Em conversa com um dos idealizadores do Oquetessombra, reencontrei-me com a história de Francisco José Chagas, o Chaguinhas, cabo negro assassinado no séc. XIX no Largo da Forca, onde é hoje o bairro da Liberdade, em São Paulo.
O episódio deu o nome àquela região, atualmente associada com a imigração japonesa, mas local habitado nos séculos XVIII e XIX por escravos alforriados.
Nas visitas guiadas (realizadas em Campinas e agora São Paulo) os responsáveis pelo “O que te assombra” levam as pessoas por locais históricos, conectados com tragédias ou símbolos misteriosos.
Desbravar o bairro da Liberdade evoca a história enevoada da escravatura brasileira, que transpõe o tempo, como no assassinato do congolês Moïse Kabagambe, há um mês, no Rio de Janeiro.
Em 24 de janeiro de 2022, Moïse Kabagambe, refugiado no Brasil, foi espancado e morto por reclamar seu pagamento.
Em 20 de setembro de 1821, o cabo Chaguinhas, do destacamento do Exército formado em sua maioria por alforriados, foi um dos líderes da revolta contra o atraso dos salários, o que não acontecia com os militares portugueses. O levante não foi perdoado e sua pena, a forca.
A corda que o mataria, porém, arrebentou em três tentativas, levando os populares a pedirem sua absolvição, com o coro de “liberdade!”. Chaguinhas terminou assassinado a pauladas, na frente de todos.
Apesar da fama de santo e dos cartazes em agradecimento às graças alcançadas na Capela dos Aflitos (onde teria sido enterrado), ele nunca foi reconhecido pela igreja, como jamais recebeu um busto no bairro denominado em razão de sua morte.
Dois negros mortos a pauladas pela reivindicação de pagamentos no Brasil, em que dados do IBGE mostram que 54% da população é negra, e que, segundo informações do Atlas da Violência 2021, os negros representaram 77% das vítimas de homicídios.
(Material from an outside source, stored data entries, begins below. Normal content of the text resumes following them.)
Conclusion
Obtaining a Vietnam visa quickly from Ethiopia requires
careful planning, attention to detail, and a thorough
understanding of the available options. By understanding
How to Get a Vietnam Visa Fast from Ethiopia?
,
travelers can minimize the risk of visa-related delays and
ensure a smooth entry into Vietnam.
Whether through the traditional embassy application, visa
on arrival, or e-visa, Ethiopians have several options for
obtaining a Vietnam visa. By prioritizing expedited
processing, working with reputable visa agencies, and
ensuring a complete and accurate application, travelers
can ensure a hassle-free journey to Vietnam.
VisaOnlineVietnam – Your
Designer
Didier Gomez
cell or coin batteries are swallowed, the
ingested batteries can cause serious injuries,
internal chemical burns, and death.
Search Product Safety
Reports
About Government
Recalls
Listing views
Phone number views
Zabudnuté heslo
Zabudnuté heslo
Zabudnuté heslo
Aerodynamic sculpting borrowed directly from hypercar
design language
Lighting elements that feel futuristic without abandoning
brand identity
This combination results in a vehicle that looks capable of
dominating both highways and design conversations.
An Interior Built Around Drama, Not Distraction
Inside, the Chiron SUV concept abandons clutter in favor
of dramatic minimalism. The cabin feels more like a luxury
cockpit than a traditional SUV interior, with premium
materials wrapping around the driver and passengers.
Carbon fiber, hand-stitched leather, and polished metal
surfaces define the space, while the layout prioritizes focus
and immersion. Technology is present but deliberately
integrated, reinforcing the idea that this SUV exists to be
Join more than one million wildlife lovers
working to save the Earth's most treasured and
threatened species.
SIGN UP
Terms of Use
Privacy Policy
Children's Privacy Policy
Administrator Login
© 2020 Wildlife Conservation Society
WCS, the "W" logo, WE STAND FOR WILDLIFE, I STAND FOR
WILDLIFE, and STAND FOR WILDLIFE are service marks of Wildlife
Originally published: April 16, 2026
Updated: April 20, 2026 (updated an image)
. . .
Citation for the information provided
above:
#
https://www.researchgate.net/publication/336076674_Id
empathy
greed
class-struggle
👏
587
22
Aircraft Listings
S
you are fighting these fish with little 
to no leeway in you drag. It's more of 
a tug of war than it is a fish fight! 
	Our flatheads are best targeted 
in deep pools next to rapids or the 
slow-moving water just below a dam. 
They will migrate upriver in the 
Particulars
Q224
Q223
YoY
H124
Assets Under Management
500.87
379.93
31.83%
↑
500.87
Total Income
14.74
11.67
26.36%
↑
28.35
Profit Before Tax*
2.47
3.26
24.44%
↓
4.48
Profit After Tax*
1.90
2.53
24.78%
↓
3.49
Os assassinatos de Chaguinhas e Moïse Kabagambe separados por dois séculos, no país em que o tempo passa, mas o racismo permanece. Até quando?
Paulo Andreetto de Muzio
Texto excelente, Armando. Em um país escravocrata, aos negros não é reservada nem a sorte daqueles que conseguem vencer nadando contra a corrente. A corda arrebentou três vezes para Chaguinhas, para Marielle... e nem assim foram poupados.